Preventing Problems, Taking Action

How two life-changing events led M.J. Doyle to become a Wilderness First Responder

When M.J. Doyle, a sophomore Lees-McRae men’s volleyball player, sat down for lunch to celebrate his best friend moving into college, he had no idea the following moments would lead him to become a Wilderness First Responder. 

Everything about lunch that day seemed normal, until, in a blink of an eye, Doyle had to make the decision that ultimately saved his best friend’s life. 

“My friend was eating and then he looked up at me with his face turning red and smacking the table,” Doyle said. “Based on my lifeguarding certification, I knew exactly what to do, and started administering the Heimlich maneuver.”

The decision Doyle made that day, paired with another event from just a few months earlier, created a desire to expand his knowledge on how to remain calm and act accordingly during emergencies.


Doyle learning how to be ready for all types of emergencies.Doyle learning how to be ready for all types of emergencies.

The other event Doyle experienced was deep in the woods on a hunting trip. A wrong move caused him to fall out of a tree stand and break his ankle.

“My ankle was completely debilitated and I did not know what to do,” said Doyle. “It was scary being at night and the trail I was on was foreign to me. I ended up having to crawl 300 yards back to my truck and one of my hunting buddies had to take me to the hospital about two hours away in Virginia Beach. This opened my eyes to the fact that I need a more solidified plan whenever I get out into the wilderness.” 

Around the same time this passion for the outdoors developed, a new found love of volleyball came into fruition. 

“I started playing volleyball my sophomore year in high school. I went once for summer practice, and I was hooked. My friend Carson Brinkman talked me into going to that first practice.”

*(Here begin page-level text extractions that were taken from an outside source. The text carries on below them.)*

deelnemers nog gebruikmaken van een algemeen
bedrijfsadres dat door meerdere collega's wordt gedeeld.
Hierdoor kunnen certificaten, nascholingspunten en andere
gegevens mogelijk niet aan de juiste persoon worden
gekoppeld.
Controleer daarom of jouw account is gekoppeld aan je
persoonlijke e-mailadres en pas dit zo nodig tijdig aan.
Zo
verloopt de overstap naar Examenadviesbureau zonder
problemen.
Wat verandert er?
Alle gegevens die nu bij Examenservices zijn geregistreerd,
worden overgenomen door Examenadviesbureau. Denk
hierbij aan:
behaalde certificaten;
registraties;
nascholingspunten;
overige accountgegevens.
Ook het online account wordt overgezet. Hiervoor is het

Once Doyle started playing at Ocean Lakes High School and for a club program nearby, he met future teammates Ace Backer and Joseph Angelo, and played in a tournament together where they all heard about this college in the mountains, Lees-McRae. 

“I started looking into Lees-McRae and what was around the area. I was really fond of it. I love the mountains, and the outdoor adventures offered here is something different that you can’t get at another campus.”

After a year of settling into Banner Elk and enriching himself into the mountainous environment, Doyle’s experiences on the hunting trip and at lunch with his friend formed the idea to join a wilderness first responder course at the beginning of his sophomore year.

The summer class led by a nonprofit global wilderness school known as NOLS, is a three-credit course for all Lees-McRae students, and offers wilderness first responder certification. With a mixture of indoor and outdoor classwork, the program developed hands-on simulations to teach students what to do in every scenario.


Doyle taking part in the Wilderness First Responder course this past summer.
Doyle taking part in the Wilderness First Responder course this past summer. 


After completing the class, Doyle’s next step is to join a volunteer fire department, providing the opportunity to use his new acquired skills to help others. 

“I was thinking about doing volunteer fireman work here in Banner Elk,” said Doyle. “I need to figure out my schedule to make it work with being a full-time student as well as a member of the volleyball team.”


Doyle playing the role of an injured hiker during the field portion of the final evaluation.
Doyle playing the role of an injured hiker during the field portion of the final evaluation. 


Doyle, who will be finishing up the first semester of his sophomore year and is preparing for the start of his second volleyball season, is ready to make a difference and help people as a Wilderness First Responder.

What would you do if you were faced with a life-threatening emergency and your fight or flight response kicked in? M.J. Doyle chose to act.